A 24-month follow-up is so far uneventful. The patient is in NYHA functional class 1. The mean transvalvular gradient is stable at 20 mmHg.
2
Case reports
2.1
Patient # 1
The first patient was a 79 year-old man with severe stenosis of a St Jude medical 25 bioprosthesis (Saint-Jude Medical Epic®) implanted in 2008. At the same time he underwent coronary bypass surgery with left internal mammary artery (LIMA) to the left anterior descending artery (LAD) and saphenous vein grafts implanted to diagonal and right coronary arteries respectively. Co-morbidities included type 2 diabetes mellitus and hypertension. His right internal carotid artery was significantly stenosed (75%). He experienced shortness of breath and several episodes of syncope. Transthoracic echocardiography (TTE) revealed a degenerated fibrotic bioprosthesis with severe stenosis (mean gradient of 58 mmHg, valve area index 0.32 cm 2 /m 2 ) with an aortic insufficiency grade 2 and left ventricle ejection fraction (LVEF) of 45%. The Logistic EuroSCORE was 31.6%.
All bypass grafts were patent.
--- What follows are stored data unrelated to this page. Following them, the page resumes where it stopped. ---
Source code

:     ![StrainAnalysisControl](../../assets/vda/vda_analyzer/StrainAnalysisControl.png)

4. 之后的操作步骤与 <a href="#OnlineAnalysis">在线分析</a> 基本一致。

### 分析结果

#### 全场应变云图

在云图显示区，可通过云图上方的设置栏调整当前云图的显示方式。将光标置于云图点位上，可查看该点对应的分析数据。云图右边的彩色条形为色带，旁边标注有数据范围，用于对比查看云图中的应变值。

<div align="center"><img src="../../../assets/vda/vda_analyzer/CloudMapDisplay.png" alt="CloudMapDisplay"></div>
The patient was considered by the heart team to be at high risk of standard open-heart redo surgery and therefore was referred for TAVI.
The procedure was performed in general anaesthesia using left femoral artery. A 26 mm MCV was chosen in accordance to the 23 mm of inner diameter of the 25 mm St-Jude bioprosthesis . During the first attempt of implantation, the valve jumped out into the ascending aorta and was subsequently pulled to the descending aorta where it was successfully reloaded into the 18 F sheath. ( Fig. 1 A, B ). A second attempt was performed using the same valve. In order to make positioning and implantation more precise a rapid pacing was utilised at rate of 200/min. After the procedure a fluoroscopy revealed a strut distortion of the inflow portion of the prosthesis with its possible protrusion into the left ventricle outflow tract ( Fig. 1 C). A postdilation of the MCV was performed using a 23 mm balloon with a minimal improvement of the distorted strut ( Fig. 1 D, E, E’). The immediate hemodynamic result was satisfactory: mean residual gradient: 13 mm Hg, effective orifice area (EOA) 1.26 cm 2 , trivial paravalvular leak, no conduction disturbances. However a CT scan at discharge revealed an extended strut distortion ( Fig. 1 F, G). A 19-month follow-up is so far uneventful. The patient is in NYHA functional class 1. No increase in transvalvular gradient was detected in TTE. Double antiplatelet therapy was maintained up to 12 months.